Pond, played by Karen Gillan), is a brilliant companion. While easily one of the most beautiful companions, Pond also has one of the best personalities – one that would make Donna Noble proud. Some women may swoon at a time traveler in their presence, but Pond is still angry from being left so many years ago by The Doctor and has no problem letting him know it.
Gillian, as Pond, has the potential to provide as much depth and insight to the world of Doctor Who as Catherine Tate playing the gregarious Donna Noble. I only hope she’s given that chance.
The rest of the episode centers around the Atraxi, an alien race that is after Prisoner Zero. After following The Doctor and Prisoner Zero to Earth, they’re looking to retrieve the alien convict. With the TARDIS inoperable while repairing itself and The Doctor’s beloved sonic screwdriver destroyed, the Time Lord must resort to using his whit’s to defeat the alien prison guards threatening to incinerate the planet.

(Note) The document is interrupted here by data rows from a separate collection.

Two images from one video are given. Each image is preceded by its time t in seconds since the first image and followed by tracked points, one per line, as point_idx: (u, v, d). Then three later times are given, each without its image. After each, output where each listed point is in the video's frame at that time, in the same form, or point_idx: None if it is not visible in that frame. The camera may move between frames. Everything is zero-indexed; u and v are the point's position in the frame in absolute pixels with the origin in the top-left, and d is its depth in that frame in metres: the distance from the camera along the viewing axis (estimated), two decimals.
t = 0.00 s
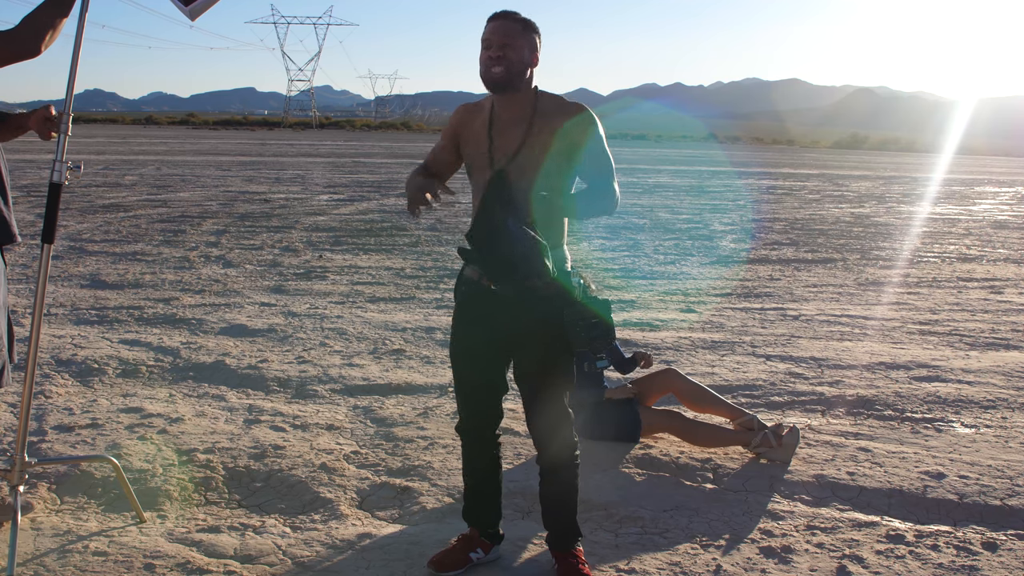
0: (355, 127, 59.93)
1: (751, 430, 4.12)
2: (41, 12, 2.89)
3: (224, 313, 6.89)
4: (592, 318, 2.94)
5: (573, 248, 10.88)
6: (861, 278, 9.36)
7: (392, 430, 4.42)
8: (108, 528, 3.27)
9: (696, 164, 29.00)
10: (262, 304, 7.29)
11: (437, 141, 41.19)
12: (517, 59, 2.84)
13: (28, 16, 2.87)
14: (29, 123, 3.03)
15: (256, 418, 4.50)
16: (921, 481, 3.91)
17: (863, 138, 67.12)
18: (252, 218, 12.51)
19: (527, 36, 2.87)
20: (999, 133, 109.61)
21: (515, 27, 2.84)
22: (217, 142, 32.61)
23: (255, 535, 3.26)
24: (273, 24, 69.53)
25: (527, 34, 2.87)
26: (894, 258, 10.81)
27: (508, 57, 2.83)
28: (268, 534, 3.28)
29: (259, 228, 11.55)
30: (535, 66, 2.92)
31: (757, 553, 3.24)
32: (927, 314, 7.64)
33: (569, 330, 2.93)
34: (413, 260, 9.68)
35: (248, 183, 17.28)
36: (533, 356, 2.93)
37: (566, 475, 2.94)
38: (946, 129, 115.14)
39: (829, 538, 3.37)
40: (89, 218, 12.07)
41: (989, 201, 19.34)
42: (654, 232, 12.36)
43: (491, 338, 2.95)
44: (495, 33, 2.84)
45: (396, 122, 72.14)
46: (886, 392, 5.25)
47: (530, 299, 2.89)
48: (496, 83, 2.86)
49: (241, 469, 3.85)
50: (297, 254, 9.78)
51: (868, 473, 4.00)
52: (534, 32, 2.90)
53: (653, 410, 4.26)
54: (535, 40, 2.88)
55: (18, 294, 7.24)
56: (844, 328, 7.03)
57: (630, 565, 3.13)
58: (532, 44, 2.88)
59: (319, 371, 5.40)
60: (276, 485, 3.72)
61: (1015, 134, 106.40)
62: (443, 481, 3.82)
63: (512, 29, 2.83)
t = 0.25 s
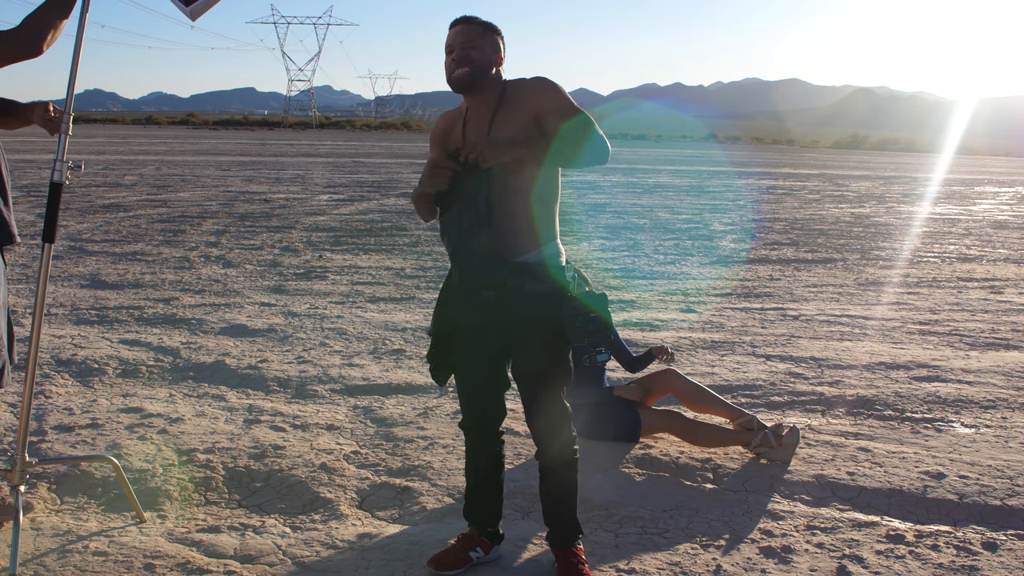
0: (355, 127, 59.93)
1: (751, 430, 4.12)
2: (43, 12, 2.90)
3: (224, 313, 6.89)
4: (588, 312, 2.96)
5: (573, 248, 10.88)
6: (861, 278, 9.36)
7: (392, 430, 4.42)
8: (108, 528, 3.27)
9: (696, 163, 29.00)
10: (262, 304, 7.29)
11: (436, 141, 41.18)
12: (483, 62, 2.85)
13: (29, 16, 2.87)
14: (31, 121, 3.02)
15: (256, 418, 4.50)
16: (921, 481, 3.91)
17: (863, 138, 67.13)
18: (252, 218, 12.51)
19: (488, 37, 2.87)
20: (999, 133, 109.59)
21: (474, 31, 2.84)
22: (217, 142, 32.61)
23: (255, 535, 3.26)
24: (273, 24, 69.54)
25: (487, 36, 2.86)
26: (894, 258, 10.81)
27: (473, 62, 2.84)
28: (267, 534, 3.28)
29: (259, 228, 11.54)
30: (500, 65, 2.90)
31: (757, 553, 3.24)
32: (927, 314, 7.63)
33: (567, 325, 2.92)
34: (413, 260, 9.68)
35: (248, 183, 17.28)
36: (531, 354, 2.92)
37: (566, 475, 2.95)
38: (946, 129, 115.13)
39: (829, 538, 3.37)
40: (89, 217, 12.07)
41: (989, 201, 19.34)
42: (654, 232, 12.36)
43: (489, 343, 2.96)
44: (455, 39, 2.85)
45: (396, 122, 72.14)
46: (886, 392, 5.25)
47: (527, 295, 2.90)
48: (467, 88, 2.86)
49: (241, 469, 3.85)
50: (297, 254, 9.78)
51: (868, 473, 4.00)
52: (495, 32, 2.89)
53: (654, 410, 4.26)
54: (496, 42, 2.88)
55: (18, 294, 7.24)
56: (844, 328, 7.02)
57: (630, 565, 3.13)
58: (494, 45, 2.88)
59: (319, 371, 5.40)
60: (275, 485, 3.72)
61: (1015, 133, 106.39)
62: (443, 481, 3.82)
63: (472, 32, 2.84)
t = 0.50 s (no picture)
0: (355, 126, 59.93)
1: (750, 430, 4.12)
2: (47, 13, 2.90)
3: (224, 313, 6.89)
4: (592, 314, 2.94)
5: (573, 248, 10.88)
6: (861, 278, 9.36)
7: (392, 430, 4.42)
8: (108, 528, 3.27)
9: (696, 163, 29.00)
10: (262, 304, 7.29)
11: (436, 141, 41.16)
12: (476, 73, 2.83)
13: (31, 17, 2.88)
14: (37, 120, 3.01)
15: (256, 418, 4.50)
16: (921, 481, 3.91)
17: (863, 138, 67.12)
18: (252, 218, 12.51)
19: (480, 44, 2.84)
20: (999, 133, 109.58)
21: (463, 43, 2.81)
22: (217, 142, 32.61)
23: (255, 535, 3.26)
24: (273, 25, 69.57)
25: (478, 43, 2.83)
26: (894, 258, 10.81)
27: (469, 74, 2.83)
28: (268, 534, 3.28)
29: (259, 228, 11.54)
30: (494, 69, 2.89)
31: (757, 553, 3.24)
32: (927, 314, 7.63)
33: (567, 325, 2.91)
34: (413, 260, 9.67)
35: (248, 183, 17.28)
36: (532, 353, 2.92)
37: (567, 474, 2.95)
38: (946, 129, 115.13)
39: (829, 538, 3.37)
40: (89, 217, 12.07)
41: (989, 201, 19.34)
42: (654, 232, 12.36)
43: (489, 343, 2.95)
44: (445, 56, 2.82)
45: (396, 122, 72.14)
46: (886, 392, 5.25)
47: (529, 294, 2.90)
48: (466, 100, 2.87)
49: (241, 469, 3.85)
50: (297, 254, 9.78)
51: (868, 473, 4.00)
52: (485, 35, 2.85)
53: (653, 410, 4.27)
54: (486, 46, 2.85)
55: (18, 294, 7.24)
56: (844, 328, 7.02)
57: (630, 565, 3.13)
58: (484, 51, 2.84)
59: (319, 371, 5.40)
60: (275, 485, 3.72)
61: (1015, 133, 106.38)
62: (443, 481, 3.82)
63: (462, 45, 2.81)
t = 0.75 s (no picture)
0: (355, 126, 59.93)
1: (750, 430, 4.13)
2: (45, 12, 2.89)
3: (224, 313, 6.89)
4: (596, 317, 2.94)
5: (573, 248, 10.88)
6: (861, 278, 9.36)
7: (392, 430, 4.42)
8: (108, 528, 3.27)
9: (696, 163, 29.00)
10: (262, 304, 7.29)
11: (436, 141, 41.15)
12: (507, 70, 2.83)
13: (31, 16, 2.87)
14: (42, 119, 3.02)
15: (256, 418, 4.50)
16: (921, 481, 3.91)
17: (863, 138, 67.14)
18: (252, 218, 12.51)
19: (514, 40, 2.82)
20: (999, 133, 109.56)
21: (498, 37, 2.79)
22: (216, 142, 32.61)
23: (255, 535, 3.27)
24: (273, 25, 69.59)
25: (515, 37, 2.81)
26: (894, 258, 10.81)
27: (499, 70, 2.82)
28: (267, 534, 3.28)
29: (259, 228, 11.54)
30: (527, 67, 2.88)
31: (756, 553, 3.24)
32: (927, 314, 7.64)
33: (569, 328, 2.92)
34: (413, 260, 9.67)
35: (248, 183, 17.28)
36: (533, 355, 2.93)
37: (567, 475, 2.95)
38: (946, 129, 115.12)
39: (829, 538, 3.37)
40: (89, 217, 12.07)
41: (989, 201, 19.33)
42: (654, 232, 12.36)
43: (490, 343, 2.95)
44: (479, 48, 2.81)
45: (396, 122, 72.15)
46: (886, 392, 5.25)
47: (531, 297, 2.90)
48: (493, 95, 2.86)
49: (241, 469, 3.85)
50: (297, 254, 9.78)
51: (868, 473, 4.00)
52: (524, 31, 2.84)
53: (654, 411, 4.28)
54: (524, 41, 2.84)
55: (18, 294, 7.24)
56: (844, 328, 7.02)
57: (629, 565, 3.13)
58: (521, 46, 2.83)
59: (319, 371, 5.40)
60: (275, 485, 3.72)
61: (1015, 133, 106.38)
62: (443, 481, 3.82)
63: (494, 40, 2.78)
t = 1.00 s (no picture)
0: (355, 126, 59.93)
1: (750, 430, 4.14)
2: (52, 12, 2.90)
3: (224, 313, 6.89)
4: (598, 319, 2.94)
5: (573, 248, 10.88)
6: (861, 278, 9.36)
7: (392, 430, 4.42)
8: (108, 528, 3.27)
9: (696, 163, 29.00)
10: (262, 304, 7.29)
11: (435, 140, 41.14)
12: (530, 69, 2.84)
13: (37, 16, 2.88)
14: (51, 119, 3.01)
15: (256, 418, 4.50)
16: (921, 481, 3.91)
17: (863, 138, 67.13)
18: (252, 218, 12.51)
19: (542, 39, 2.83)
20: (999, 133, 109.55)
21: (524, 35, 2.81)
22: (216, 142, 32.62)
23: (255, 535, 3.27)
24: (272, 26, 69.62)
25: (541, 37, 2.84)
26: (894, 258, 10.81)
27: (521, 69, 2.83)
28: (267, 533, 3.28)
29: (259, 228, 11.54)
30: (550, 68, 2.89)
31: (756, 553, 3.24)
32: (927, 314, 7.64)
33: (571, 329, 2.92)
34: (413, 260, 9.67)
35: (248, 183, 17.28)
36: (534, 355, 2.93)
37: (567, 476, 2.95)
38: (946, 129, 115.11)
39: (829, 538, 3.37)
40: (89, 218, 12.07)
41: (989, 201, 19.33)
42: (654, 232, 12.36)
43: (491, 343, 2.95)
44: (504, 46, 2.82)
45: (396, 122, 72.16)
46: (886, 392, 5.25)
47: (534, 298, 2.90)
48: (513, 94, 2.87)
49: (241, 469, 3.85)
50: (297, 253, 9.78)
51: (868, 473, 4.00)
52: (551, 31, 2.86)
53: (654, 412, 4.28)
54: (548, 41, 2.86)
55: (19, 294, 7.24)
56: (844, 328, 7.02)
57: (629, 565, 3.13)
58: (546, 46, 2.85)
59: (319, 371, 5.40)
60: (275, 485, 3.73)
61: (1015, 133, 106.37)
62: (443, 481, 3.82)
63: (522, 37, 2.80)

A brilliant episode in its own right, “The Eleventh Hour” gives fans a chance to see how Moffat will handle the day-to-day Doctor Who stories as all can’t revolve around the dark storylines that he has been known for. Still, Moffat being Moffat can’t help but add a foreboding tone to things with the crack in the wall and notion of looking out of the corner of your eye.

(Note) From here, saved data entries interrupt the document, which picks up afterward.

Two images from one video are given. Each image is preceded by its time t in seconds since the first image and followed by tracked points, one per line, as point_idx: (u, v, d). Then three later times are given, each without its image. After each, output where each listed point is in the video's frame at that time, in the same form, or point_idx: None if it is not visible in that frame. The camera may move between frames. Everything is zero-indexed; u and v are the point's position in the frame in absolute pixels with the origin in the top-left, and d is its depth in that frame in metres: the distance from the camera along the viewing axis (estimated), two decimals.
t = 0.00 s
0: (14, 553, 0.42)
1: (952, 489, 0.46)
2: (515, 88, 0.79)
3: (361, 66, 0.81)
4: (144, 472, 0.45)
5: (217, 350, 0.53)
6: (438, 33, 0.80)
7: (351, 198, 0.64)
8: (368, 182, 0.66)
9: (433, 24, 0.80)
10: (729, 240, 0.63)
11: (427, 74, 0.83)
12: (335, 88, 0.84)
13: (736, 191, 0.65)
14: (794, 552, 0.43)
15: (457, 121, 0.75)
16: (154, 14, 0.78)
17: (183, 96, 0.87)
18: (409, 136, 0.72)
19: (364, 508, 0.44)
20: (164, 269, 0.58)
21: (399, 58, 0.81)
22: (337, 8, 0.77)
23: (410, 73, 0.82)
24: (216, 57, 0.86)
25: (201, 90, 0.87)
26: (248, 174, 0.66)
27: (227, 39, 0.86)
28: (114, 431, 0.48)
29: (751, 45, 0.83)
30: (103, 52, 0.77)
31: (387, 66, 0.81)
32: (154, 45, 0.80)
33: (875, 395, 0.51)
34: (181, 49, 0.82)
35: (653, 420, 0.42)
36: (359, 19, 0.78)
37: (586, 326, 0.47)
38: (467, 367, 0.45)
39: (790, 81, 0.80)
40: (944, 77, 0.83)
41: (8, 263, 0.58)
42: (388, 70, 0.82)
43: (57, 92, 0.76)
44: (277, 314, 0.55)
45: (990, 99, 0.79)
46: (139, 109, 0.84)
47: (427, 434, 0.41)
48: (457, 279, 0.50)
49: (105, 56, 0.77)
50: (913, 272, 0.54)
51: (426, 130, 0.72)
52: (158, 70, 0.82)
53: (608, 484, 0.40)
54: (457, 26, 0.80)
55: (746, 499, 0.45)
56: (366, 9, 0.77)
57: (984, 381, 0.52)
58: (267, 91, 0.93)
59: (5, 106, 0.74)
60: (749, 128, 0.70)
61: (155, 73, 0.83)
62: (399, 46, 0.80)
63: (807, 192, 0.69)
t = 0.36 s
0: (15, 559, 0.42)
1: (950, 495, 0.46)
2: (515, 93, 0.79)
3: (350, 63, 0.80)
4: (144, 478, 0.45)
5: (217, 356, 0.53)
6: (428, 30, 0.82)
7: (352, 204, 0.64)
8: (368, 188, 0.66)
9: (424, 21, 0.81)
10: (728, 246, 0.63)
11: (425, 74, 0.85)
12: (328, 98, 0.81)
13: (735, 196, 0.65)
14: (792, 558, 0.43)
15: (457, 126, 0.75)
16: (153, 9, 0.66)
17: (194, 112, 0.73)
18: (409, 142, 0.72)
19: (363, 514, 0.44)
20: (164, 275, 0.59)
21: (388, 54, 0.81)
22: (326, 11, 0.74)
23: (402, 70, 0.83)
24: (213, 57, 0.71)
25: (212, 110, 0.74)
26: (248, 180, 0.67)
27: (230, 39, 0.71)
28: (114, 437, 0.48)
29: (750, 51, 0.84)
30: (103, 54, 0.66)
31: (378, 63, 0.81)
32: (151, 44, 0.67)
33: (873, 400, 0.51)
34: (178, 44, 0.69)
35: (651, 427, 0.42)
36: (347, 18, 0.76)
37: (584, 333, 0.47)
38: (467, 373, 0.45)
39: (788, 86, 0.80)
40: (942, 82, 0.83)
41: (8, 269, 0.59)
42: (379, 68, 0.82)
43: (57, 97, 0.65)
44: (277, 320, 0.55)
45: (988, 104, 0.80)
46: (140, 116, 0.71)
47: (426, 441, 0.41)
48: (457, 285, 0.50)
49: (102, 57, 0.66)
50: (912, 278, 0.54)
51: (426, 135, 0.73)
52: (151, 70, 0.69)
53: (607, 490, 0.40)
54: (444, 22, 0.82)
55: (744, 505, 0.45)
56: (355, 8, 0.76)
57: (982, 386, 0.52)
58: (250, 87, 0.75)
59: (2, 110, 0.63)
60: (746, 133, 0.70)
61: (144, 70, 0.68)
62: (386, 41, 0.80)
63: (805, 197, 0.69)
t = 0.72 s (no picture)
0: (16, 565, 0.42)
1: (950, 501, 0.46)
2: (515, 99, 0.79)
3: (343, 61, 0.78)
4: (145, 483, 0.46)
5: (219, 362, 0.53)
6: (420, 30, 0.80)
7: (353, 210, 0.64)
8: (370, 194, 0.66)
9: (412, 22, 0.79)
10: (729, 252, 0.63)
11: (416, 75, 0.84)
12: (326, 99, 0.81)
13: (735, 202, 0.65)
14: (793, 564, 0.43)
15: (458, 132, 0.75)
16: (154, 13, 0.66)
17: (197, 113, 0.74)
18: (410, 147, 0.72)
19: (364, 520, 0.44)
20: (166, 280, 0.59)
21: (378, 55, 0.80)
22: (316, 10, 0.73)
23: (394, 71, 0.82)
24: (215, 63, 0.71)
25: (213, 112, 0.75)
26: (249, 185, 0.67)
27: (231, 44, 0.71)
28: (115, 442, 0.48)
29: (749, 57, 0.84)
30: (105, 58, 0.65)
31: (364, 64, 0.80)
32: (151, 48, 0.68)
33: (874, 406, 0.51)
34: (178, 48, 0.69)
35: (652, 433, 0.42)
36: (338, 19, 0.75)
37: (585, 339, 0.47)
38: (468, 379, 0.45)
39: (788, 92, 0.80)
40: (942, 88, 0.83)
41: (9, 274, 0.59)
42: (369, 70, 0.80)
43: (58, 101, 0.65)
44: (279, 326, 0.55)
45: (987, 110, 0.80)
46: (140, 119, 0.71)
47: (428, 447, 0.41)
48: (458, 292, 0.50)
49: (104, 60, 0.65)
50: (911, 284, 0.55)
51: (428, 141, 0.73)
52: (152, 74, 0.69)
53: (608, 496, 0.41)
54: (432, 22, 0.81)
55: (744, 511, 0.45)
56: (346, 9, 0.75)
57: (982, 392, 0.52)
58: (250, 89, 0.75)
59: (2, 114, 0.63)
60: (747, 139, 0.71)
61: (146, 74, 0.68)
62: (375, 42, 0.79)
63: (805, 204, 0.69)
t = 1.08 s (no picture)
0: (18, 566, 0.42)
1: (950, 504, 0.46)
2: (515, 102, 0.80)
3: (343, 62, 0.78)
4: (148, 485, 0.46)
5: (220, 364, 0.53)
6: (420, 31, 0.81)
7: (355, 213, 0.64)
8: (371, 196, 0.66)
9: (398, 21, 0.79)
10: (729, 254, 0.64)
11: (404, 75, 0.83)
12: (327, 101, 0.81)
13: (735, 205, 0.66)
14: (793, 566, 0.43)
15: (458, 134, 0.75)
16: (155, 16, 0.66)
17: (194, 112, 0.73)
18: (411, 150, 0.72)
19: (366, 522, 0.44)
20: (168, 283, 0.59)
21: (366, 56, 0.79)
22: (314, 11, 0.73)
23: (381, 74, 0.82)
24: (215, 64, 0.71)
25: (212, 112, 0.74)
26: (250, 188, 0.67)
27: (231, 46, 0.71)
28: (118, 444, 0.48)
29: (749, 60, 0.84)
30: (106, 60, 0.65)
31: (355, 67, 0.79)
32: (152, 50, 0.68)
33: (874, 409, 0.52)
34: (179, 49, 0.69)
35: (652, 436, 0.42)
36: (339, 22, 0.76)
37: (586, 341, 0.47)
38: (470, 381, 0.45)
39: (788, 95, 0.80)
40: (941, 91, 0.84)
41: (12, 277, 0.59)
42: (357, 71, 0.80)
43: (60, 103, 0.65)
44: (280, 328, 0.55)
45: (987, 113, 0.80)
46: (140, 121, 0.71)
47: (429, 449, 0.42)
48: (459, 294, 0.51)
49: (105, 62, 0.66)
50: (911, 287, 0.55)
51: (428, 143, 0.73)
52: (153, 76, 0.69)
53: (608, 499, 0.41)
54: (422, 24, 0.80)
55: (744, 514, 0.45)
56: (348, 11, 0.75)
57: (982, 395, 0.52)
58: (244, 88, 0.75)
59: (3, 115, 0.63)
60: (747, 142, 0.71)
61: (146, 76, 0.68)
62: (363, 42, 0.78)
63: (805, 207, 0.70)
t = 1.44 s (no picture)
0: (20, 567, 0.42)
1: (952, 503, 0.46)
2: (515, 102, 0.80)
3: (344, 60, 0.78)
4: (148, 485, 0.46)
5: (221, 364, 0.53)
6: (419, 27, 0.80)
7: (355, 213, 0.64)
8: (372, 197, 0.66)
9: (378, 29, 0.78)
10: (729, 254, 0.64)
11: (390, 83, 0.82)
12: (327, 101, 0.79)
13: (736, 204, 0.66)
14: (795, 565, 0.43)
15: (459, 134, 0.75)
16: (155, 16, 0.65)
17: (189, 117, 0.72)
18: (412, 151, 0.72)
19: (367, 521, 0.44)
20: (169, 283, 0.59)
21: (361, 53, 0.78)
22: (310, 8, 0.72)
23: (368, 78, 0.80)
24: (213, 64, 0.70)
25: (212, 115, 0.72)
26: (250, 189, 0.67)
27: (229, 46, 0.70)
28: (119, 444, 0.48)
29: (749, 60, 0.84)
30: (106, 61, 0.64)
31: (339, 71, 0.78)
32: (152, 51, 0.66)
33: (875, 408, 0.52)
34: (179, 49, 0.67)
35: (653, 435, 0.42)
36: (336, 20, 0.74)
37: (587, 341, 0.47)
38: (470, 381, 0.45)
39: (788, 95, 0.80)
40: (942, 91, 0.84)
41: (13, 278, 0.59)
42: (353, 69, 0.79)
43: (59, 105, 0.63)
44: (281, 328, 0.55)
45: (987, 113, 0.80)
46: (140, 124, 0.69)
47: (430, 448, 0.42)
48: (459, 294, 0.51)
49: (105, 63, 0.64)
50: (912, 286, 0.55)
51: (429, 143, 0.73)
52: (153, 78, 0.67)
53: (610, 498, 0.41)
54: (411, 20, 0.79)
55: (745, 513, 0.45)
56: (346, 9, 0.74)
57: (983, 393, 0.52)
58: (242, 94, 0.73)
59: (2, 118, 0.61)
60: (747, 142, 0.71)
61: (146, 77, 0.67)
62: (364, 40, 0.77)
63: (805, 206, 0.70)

While I wouldn’t say that the monster (Prisoner Zero) is one of the best in the Doctor Who universe, watching how the The Doctor handles this new threat, without the use of his familiar tools, is what makes this episode shine.
Smith’s Doctor is somewhat professor-like, but with the quirky and eccentric personality that we’ve seen in most iterations of the Time Lord. That being said, there’s also a hint of a darker side to this Doctor. While the previous Doctors may appear to be passive, Smith’s Doctor has no problem escalating situations, if required.
Throughout the episode, Smith, as the still regenerating Doctor, will sometimes slip in nuances that reminisce of David Tennant’s Doctor. A wonderful nod to the past. While wonderful in his portrayal through-out, it’s not until he don’s his new wardrobe and faces off with the Atraxi that we get to see Smith’s Doctor, Moffat’s Doctor and – I’m happy to say – our new Doctor.
Matt Smith IS The Doctor. Amy Pond IS the companion. And, Stephen Moffat is still as brilliant as ever. Enough said.